Eat for energy minus the meat with this three-day, two-person meal plan.

Saturday Dinner
Vegetable soup

  • 1/3 cup dried celery
  • 1 tablespoon dried parsley
  • 1 cup dried mixed vegetables (corn, peas, green beans)
  • 1 vegetable boullion cube
  • 1/4 cup dried onion
  • 1/2 cup croutons

At home: Combine celery, parsley, mixed vegetables, and onion in a zip-top bag. Pack boullion cubes separately.
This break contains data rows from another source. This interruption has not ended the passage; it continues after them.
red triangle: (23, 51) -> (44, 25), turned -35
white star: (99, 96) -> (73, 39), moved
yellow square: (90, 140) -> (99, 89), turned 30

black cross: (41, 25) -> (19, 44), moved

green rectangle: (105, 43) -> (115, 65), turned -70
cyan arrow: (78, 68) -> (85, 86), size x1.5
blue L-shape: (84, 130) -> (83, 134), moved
In camp: Boil 4 cups of water and add the dry mix. Remove from heat and let stand for 30 minutes. Return to heat, crush the boullion cube and add to pot. Let simmer until ingredients are tender. Add croutons, and salt and pepper to taste. Serves 2.

Sunday Breakfast
Savory Corn Fritters

  • 1/2 cup yellow cornmeal
  • 1/2 cup flour
  • 1/2 cup instant dry milk
  • 1 tablespoon sugar
  • 1 teaspoon salt
  • 1/2 teaspoon nutmeg
  • 1 can (11 ounces) canned corn, drained
  • 1 egg or powdered equivalent
  • 1/4 cup oil for frying

At home: Pack first 7 ingredients into a doubled zip-top bag.
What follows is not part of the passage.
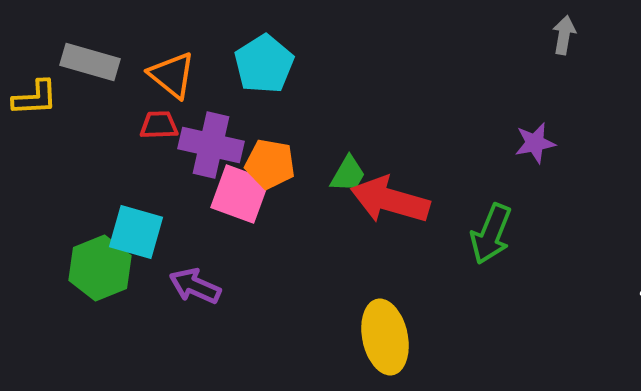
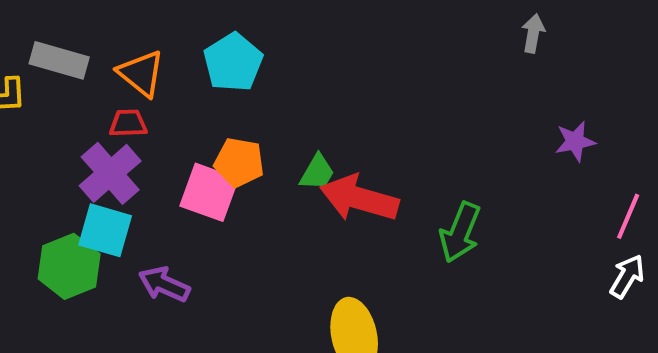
purple star: (535, 143) -> (575, 141), moved
purple cross: (211, 145) -> (110, 173), moved, turned 36

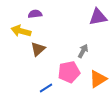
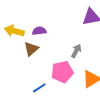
purple semicircle: (35, 14) -> (39, 31), moved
In camp: Add corn, egg, and water to bag; seal, then squeeze gently to mix contents. Heat oil in pan to medium high. Drop large spoonfuls into pan; flip when bottom is golden brown (about 11/2 minutes). Drain on paper towels. Makes about 12 peach-sized fritters. Serve with syrup. Serves 2.

Sunday Lunch
Stuffed Pitas

  • 2 whole pita pockets
  • 1/4 cup stuffed olives
  • 1 medium avocado
  • 1 medium sun-dried tomato
  • 4 ounces cheddar cheese
  • 2 apples

At home: Store sun-dried tomato and avocado in paper bag to keep fresh. Store other ingredients separately.

In camp: Slice tomato, avocado, and olives. Fill pitas with ingredients.